This is a geek website, not a "research" website so stop talking a bunch of crap about a bunch of crap. I'm providing silly examples so don't focus upon them. Most researchers suck at stats and my attempt at explaining should either help out or show that I don't know what I'm talking about. Take your pick.
"p=.05" is a stat that reflects the likelihood of rejecting a true null hypothesis. So, lets say that my hypothesis is that "all cats like dogs" and my null hypothesis is "not all cats like dogs." If I collect a whole bunch of imaginary data, run it through a program like SPSS, and the results turn out that my hypothesis is correct then I have a .05 percent chance that the software is wrong. In that particular imaginary case, I would have committed a Type I Error. This error has a minimal impact because the only bad thing that would happen is some dogs get clawed on the nose and a few cats get eaten.
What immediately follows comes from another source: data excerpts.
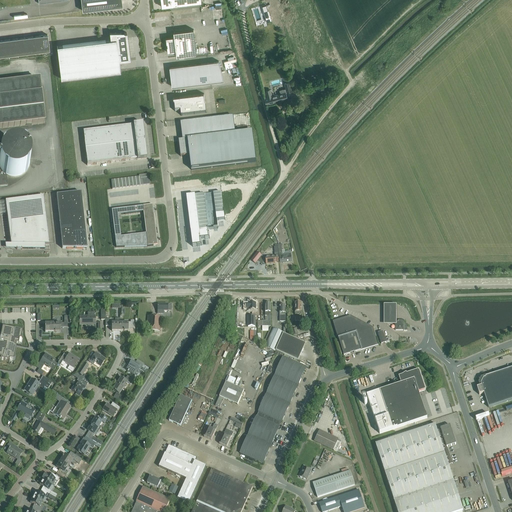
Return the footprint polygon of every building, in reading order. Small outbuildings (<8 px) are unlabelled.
[(80,0),(82,10),(122,5),(121,0),(80,0)] [(176,8),(177,20),(187,20),(187,14),(188,14),(187,11),(191,10),(191,8),(176,8)] [(177,56),(196,54),(194,30),(174,32),(174,36),(166,37),(166,38),(166,43),(167,43),(167,46),(167,47),(168,51),(168,52),(169,52),(173,52),(176,51),(177,56)] [(125,37),(124,32),(126,32),(124,32),(124,33),(121,33),(121,32),(109,32),(110,39),(57,46),(61,78),(120,71),(119,61),(130,59),(127,37),(125,37)] [(0,56),(49,50),(47,34),(0,40),(0,56)] [(219,61),(170,67),(172,86),(224,80),(219,61)] [(0,128),(44,123),(39,80),(0,85),(0,128)] [(287,92),(293,91),(290,82),(284,83),(287,92)] [(265,98),(266,103),(267,103),(271,102),(286,98),(287,98),(286,93),(287,92),(286,88),(285,88),(279,89),(280,94),(270,97),(265,98)] [(175,96),(173,97),(174,106),(175,112),(180,111),(181,116),(206,113),(204,93),(175,96)] [(183,141),(179,141),(181,157),(189,156),(191,170),(256,162),(252,132),(235,134),(233,117),(180,123),(183,141)] [(146,158),(142,130),(141,125),(83,132),(87,165),(146,158)] [(29,163),(29,162),(29,161),(29,160),(29,159),(29,158),(29,157),(28,156),(28,155),(27,154),(27,153),(26,152),(25,151),(24,150),(22,149),(21,148),(20,148),(19,147),(18,147),(17,147),(16,147),(15,146),(14,146),(13,146),(11,147),(10,147),(9,147),(7,148),(6,149),(5,149),(4,150),(3,151),(2,152),(1,154),(0,155),(0,168),(0,169),(1,170),(2,171),(2,172),(3,173),(4,174),(5,174),(6,175),(7,175),(8,176),(9,176),(10,177),(11,177),(12,177),(14,177),(15,177),(17,177),(18,177),(20,176),(21,175),(22,175),(23,174),(24,174),(25,173),(26,171),(27,170),(27,169),(28,168),(28,167),(29,166),(29,165),(29,164),(29,163)] [(139,177),(111,180),(112,189),(140,186),(150,184),(149,178),(148,178),(147,174),(138,175),(139,177)] [(239,190),(213,193),(216,221),(224,219),(222,211),(233,209),(232,203),(240,202),(239,190)] [(87,249),(86,246),(81,193),(56,195),(62,249),(87,249)] [(208,230),(217,229),(212,193),(185,196),(191,247),(201,246),(200,240),(209,239),(208,230)] [(43,196),(5,201),(11,244),(21,244),(22,249),(44,249),(44,245),(49,245),(43,196)] [(121,236),(115,237),(116,248),(147,246),(157,245),(152,205),(142,206),(124,208),(125,214),(143,212),(145,233),(121,236)] [(266,264),(275,263),(275,262),(279,262),(278,244),(278,245),(275,245),(275,247),(274,247),(274,255),(265,256),(266,264)] [(282,255),(282,254),(281,244),(278,244),(279,262),(282,262),(283,263),(291,262),(290,254),(282,255)] [(261,256),(257,253),(251,261),(255,264),(261,256)] [(270,327),(271,308),(271,303),(265,303),(265,316),(267,316),(267,321),(262,321),(262,327),(264,327),(264,329),(271,329),(270,327)] [(157,309),(157,314),(163,314),(163,311),(165,311),(166,311),(171,311),(171,304),(157,304),(157,309)] [(396,304),(383,304),(383,324),(396,324),(396,304)] [(95,325),(95,312),(87,312),(87,316),(79,316),(79,325),(85,325),(85,324),(87,324),(87,325),(88,325),(88,324),(95,324),(95,325)] [(159,331),(160,321),(161,317),(148,316),(147,330),(159,331)] [(344,356),(361,350),(377,345),(372,328),(350,317),(333,322),(338,339),(339,342),(337,343),(340,354),(343,354),(344,356)] [(108,319),(105,319),(105,326),(111,326),(111,331),(112,331),(119,331),(119,323),(119,318),(115,319),(115,323),(112,323),(111,323),(108,323),(108,319)] [(404,324),(404,320),(403,320),(403,321),(399,321),(397,323),(396,325),(395,331),(403,331),(407,331),(407,324),(404,324)] [(134,329),(134,321),(130,321),(130,322),(127,322),(119,323),(119,331),(123,331),(124,331),(127,331),(128,331),(127,328),(133,328),(133,329),(134,329)] [(2,327),(0,337),(0,357),(0,358),(0,359),(9,361),(9,360),(13,361),(16,347),(14,347),(15,344),(18,344),(19,339),(21,340),(22,332),(2,327)] [(275,352),(276,350),(283,334),(284,333),(273,328),(264,347),(275,352)] [(381,344),(386,343),(383,332),(378,333),(381,344)] [(305,344),(301,342),(283,334),(276,350),(293,359),(298,361),(305,344)] [(90,358),(88,361),(90,362),(93,364),(94,363),(96,364),(100,367),(105,360),(95,353),(91,359),(90,358)] [(38,364),(36,367),(39,369),(37,372),(41,375),(42,375),(44,372),(41,370),(45,363),(49,366),(49,367),(53,370),(56,365),(57,364),(53,361),(53,360),(50,358),(51,357),(45,354),(38,365),(38,364)] [(79,360),(69,354),(67,357),(63,355),(64,354),(58,362),(57,364),(60,366),(61,365),(63,366),(66,363),(70,365),(67,369),(71,372),(74,368),(79,360)] [(306,367),(301,365),(283,357),(240,453),(263,464),(280,427),(279,427),(281,423),(306,367)] [(144,364),(141,363),(137,360),(135,363),(131,361),(126,370),(127,370),(127,371),(128,371),(134,375),(139,366),(142,367),(144,364)] [(82,376),(88,366),(84,363),(78,373),(82,376)] [(477,388),(479,395),(484,393),(488,408),(511,399),(511,368),(485,377),(485,378),(483,379),(481,384),(481,386),(477,388)] [(425,390),(419,370),(406,374),(406,373),(402,375),(398,377),(401,383),(379,391),(392,429),(427,418),(418,392),(425,390)] [(26,386),(24,390),(31,395),(36,387),(37,388),(38,386),(43,389),(42,390),(46,392),(50,385),(52,382),(50,380),(43,376),(41,379),(38,383),(31,379),(29,383),(30,383),(27,387),(26,386)] [(87,385),(89,382),(80,376),(76,381),(78,382),(75,387),(73,386),(71,390),(76,393),(75,395),(79,397),(82,392),(84,393),(86,389),(83,387),(85,384),(87,385)] [(132,383),(134,380),(127,376),(124,380),(120,378),(117,384),(123,388),(126,384),(130,386),(132,383)] [(237,405),(244,390),(225,382),(215,406),(220,408),(224,399),(237,405)] [(120,402),(121,399),(120,398),(121,396),(119,394),(123,388),(117,384),(112,390),(116,393),(113,398),(120,402)] [(61,401),(53,414),(55,415),(60,418),(60,419),(61,418),(63,420),(65,416),(70,408),(66,405),(68,402),(57,395),(55,398),(61,401)] [(180,427),(182,422),(192,401),(180,396),(169,421),(180,427)] [(21,402),(17,409),(22,412),(22,411),(24,412),(24,413),(26,414),(24,417),(28,420),(30,416),(31,417),(33,412),(34,410),(25,405),(21,402)] [(112,408),(106,404),(102,410),(113,417),(117,411),(119,408),(114,405),(112,408)] [(206,416),(209,410),(204,407),(201,414),(206,416)] [(35,427),(33,431),(40,435),(43,429),(54,435),(56,431),(52,428),(41,423),(45,416),(39,412),(35,419),(39,421),(35,427)] [(95,418),(91,424),(100,430),(101,427),(100,426),(102,422),(104,424),(105,422),(107,419),(105,418),(101,415),(98,419),(97,419),(95,418)] [(242,426),(243,423),(231,418),(230,421),(242,426)] [(218,426),(221,420),(217,419),(215,425),(214,424),(212,429),(208,427),(206,433),(204,437),(211,440),(213,436),(218,426)] [(89,431),(85,436),(86,437),(92,440),(93,437),(95,435),(96,436),(98,433),(100,430),(91,424),(87,430),(89,431)] [(452,463),(446,447),(456,444),(450,425),(440,428),(440,429),(437,430),(435,425),(375,444),(397,511),(457,511),(463,510),(448,465),(452,463)] [(227,447),(231,438),(233,433),(229,431),(231,427),(228,426),(226,430),(224,434),(220,444),(227,447)] [(332,450),(337,439),(319,431),(314,441),(332,450)] [(78,446),(77,449),(77,450),(81,453),(84,455),(90,447),(93,449),(95,445),(92,443),(93,441),(92,440),(86,437),(85,439),(83,441),(79,447),(78,446)] [(15,448),(16,447),(9,443),(6,448),(7,447),(8,448),(8,449),(9,449),(7,453),(18,460),(15,464),(18,466),(22,460),(19,458),(22,452),(15,448)] [(178,499),(189,504),(206,467),(195,461),(196,458),(169,445),(159,467),(186,480),(178,499)] [(78,461),(80,458),(72,453),(72,454),(73,454),(70,458),(64,455),(63,457),(62,457),(62,458),(60,461),(69,466),(71,462),(74,464),(77,460),(78,461)] [(66,476),(68,473),(65,472),(69,466),(60,461),(56,467),(60,470),(57,474),(51,470),(50,470),(57,474),(65,479),(66,478),(65,478),(66,476)] [(307,480),(311,470),(303,467),(299,477),(307,480)] [(236,511),(241,511),(252,488),(212,469),(210,474),(200,495),(236,511)] [(317,498),(322,496),(355,486),(350,471),(312,483),(317,498)] [(52,478),(46,474),(45,475),(44,475),(42,479),(52,485),(55,480),(57,482),(59,478),(53,475),(52,478)] [(151,477),(150,476),(147,483),(160,489),(161,486),(159,485),(160,481),(152,477),(153,477),(151,477)] [(40,483),(39,485),(40,485),(45,488),(43,491),(49,495),(55,498),(56,496),(50,492),(51,491),(48,490),(52,485),(42,479),(40,482),(40,483)] [(176,495),(178,491),(177,491),(178,487),(172,485),(169,492),(176,495)] [(164,511),(170,500),(147,490),(143,488),(136,502),(138,503),(136,506),(135,505),(131,511),(144,511),(156,511),(157,511),(158,511),(164,511)] [(354,511),(365,509),(359,490),(338,497),(319,503),(321,511),(325,511),(341,507),(343,511),(354,511)] [(49,495),(43,491),(41,494),(36,492),(36,491),(35,493),(34,493),(32,497),(42,502),(45,496),(47,498),(49,495)] [(236,511),(200,495),(192,511),(236,511)] [(41,505),(42,502),(32,497),(30,501),(31,501),(30,503),(36,505),(35,509),(41,511),(43,506),(41,505)]
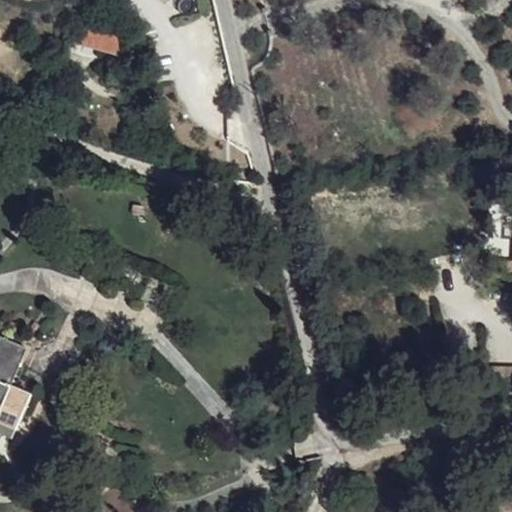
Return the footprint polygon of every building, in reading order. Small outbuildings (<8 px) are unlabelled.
[(114,22),(71,11),(78,45),(121,55),(114,22)] [(0,428),(3,423),(14,428),(30,393),(10,385),(26,348),(0,336),(0,428)] [(511,365),(489,365),(489,392),(511,392),(511,365)] [(63,460),(37,464),(41,492),(67,488),(63,460)] [(112,466),(85,460),(79,489),(106,495),(112,466)]
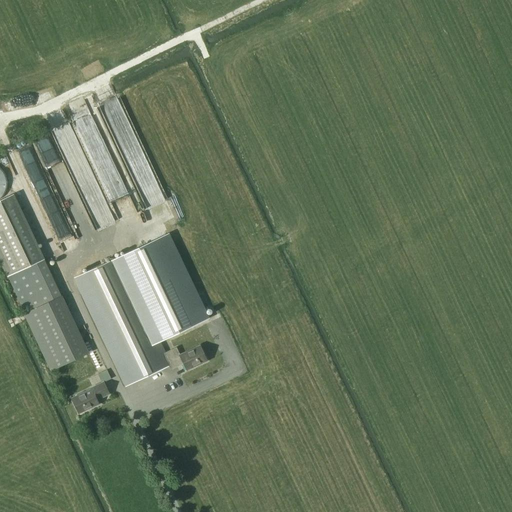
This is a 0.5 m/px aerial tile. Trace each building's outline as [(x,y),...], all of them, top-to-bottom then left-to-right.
[(70,168),(84,162),(69,128),(55,134),(70,168)] [(56,199),(40,159),(24,165),(36,194),(43,191),(47,203),(56,199)] [(0,192),(8,189),(0,171),(0,192)] [(114,224),(99,189),(83,196),(98,231),(114,224)] [(0,262),(50,370),(88,352),(14,193),(0,199),(0,262)] [(74,278),(125,386),(172,365),(166,353),(160,339),(203,318),(165,237),(122,257),(74,278)] [(174,369),(184,364),(187,370),(207,361),(200,346),(180,356),(177,348),(166,353),(172,365),(174,369)] [(91,389),(92,389),(72,399),(79,414),(99,404),(97,400),(109,394),(104,383),(91,389)]
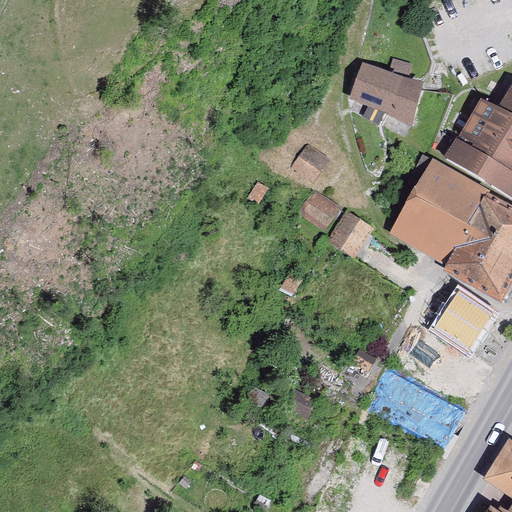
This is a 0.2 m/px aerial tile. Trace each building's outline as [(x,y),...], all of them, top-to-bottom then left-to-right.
[(414,69),(397,64),(394,75),(410,80),(414,69)] [(390,115),(389,120),(416,131),(429,89),(366,70),(355,105),(390,115)] [(511,92),(502,110),(483,99),(448,160),(511,195),(511,92)] [(293,168),(318,187),(333,166),(309,148),(293,168)] [(500,300),(511,279),(511,206),(434,162),(394,232),(450,264),(447,269),(500,300)] [(326,234),(342,212),(316,194),(301,217),(326,234)] [(373,231),(347,217),(331,246),(357,260),(373,231)] [(496,319),(464,298),(439,335),(471,356),(496,319)] [(511,511),(511,446),(487,486),(511,502),(511,511),(506,511),(504,511),(503,511),(496,511),(495,511),(494,511),(511,511)]
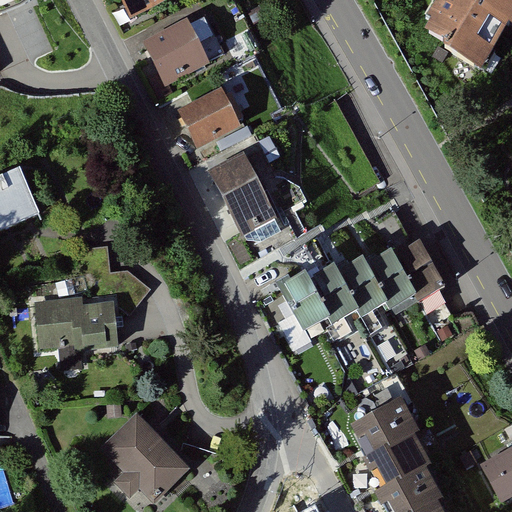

Now, on a typical experiment, we also have to establish beta which is the likelihood of committing a type II error, that is, accepting a false null hypothesis. So let's say that my hypothesis is that "Sex when desired makes men happy" and my null hypothesis is "Sex only when women want it makes men happy." It's not a bad thing if #1 is accepted but the type II error will make many men unhappy.
Now, this is a give and take relationship. Every time that we make p smaller (.005, .0005, .00005, etc.) for "accuracy," then the risk of committing a type II error increases. A type II error when determining what games 15 year olds like to play doesn't really matter if we are wrong but if we start talking about drugs and false positives then the increased risk of a type II error really can make things ugly.
Next, there are guideline for determining a how many participants are needed for lower p (alpha) values. Social sciences (hold back your Sheldon jokes) that do studies on students might need lets say 35 subjects/people per treatment group at p=.05 whereas with a .005 might need 200 or 300 per treatment group. I don't have a stats book in front of me but .0005 could be in the thousands. Every adjustment impacts a different item in a negative fashion. You can have your Death Star or you can have Luke Skywalker. Can't have 'em both.
Finally, there is a statistical concept of power, that is, there are stats for measuring the impact of a treatment. Basically, how much of the variance between the group A and group B can be assigned to the experimental treatment. This takes precedence in many peoples minds over simply determining if we have a correct or incorrect hypothesis. Assigning p does not answer this.
Anyways, I'm going to go have another beer. Discard this article and move onto greener pastures.